Hamburg High School is a public secondary school in Hamburg, Erie County, New York, United States. The school has 996 students in grades 9–12 as of the 2024–2025 school year. The mascot of Hamburg High School is the bulldog, and the school colors are purple and white. Their chief athletic rivals are the cross-town Frontier Falcons, Orchard Park Quakers, and Lake Shore Eagles.

== Academics ==
Hamburg High School offers 171 academic courses, 16 of which are Advanced Placement (AP) classes. The school is also a member of Erie 1 BOCES, and as such offers a number of career and technical education courses.

== History ==
=== Former Principals ===
Previous assignment and reason for departure denoted in parentheses
- Byron Heath
- Ford R. Park
- Albert H. Downey-1909–1918 (Principal – Williamsville High School, named Principal of Waterloo High School)
- Frank N. Zurbick-1918–1926
- Vernon Simmons-1926–1940 (History teacher – Hamburg High School, resigned)
- Leon E. Leader-1940–1946
- Spencer W. Ravel-1940–1972 (unknown, retired)
- Lawrence S. Hood-1972–1998 (Assistant Principal – Westhill Junior-Senior High School, retired)
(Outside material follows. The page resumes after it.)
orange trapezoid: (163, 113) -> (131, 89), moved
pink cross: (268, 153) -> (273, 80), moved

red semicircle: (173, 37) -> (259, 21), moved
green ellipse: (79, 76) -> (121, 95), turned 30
- Jean M. Kovach-1998–2000 (Assistant Principal – West Seneca East High School, named Director of Instruction of Hamburg Central School District)
- Jacqueline K. Peffer-2000–2005 (Principal – Middleport Elementary School, named Principal of Union Pleasant Elementary School)
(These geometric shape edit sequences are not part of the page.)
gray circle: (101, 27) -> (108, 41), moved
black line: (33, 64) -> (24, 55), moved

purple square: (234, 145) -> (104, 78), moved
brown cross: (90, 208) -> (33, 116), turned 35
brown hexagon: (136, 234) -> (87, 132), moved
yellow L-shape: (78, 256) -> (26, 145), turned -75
- Michael J. Gallagher-2005–2021 (Principal – North Collins Junior/Senior High School, retired)

==Notable alumni==
- Kathy Hochul, governor of New York
- George Abbott, Broadway producer
- Rosemary Barnsdall Blackmon, writer and magazine editor
- E. Howard Hunt, author, CIA officer, member of the White House Plumbers, organizer of the Watergate burglary
- Howard J. Osborn, former CIA director of security
- Alison Pipitone singer songwriter, and guitarist
- Tom Toles, Pulitzer Prize-winning political cartoonist for The Washington Post.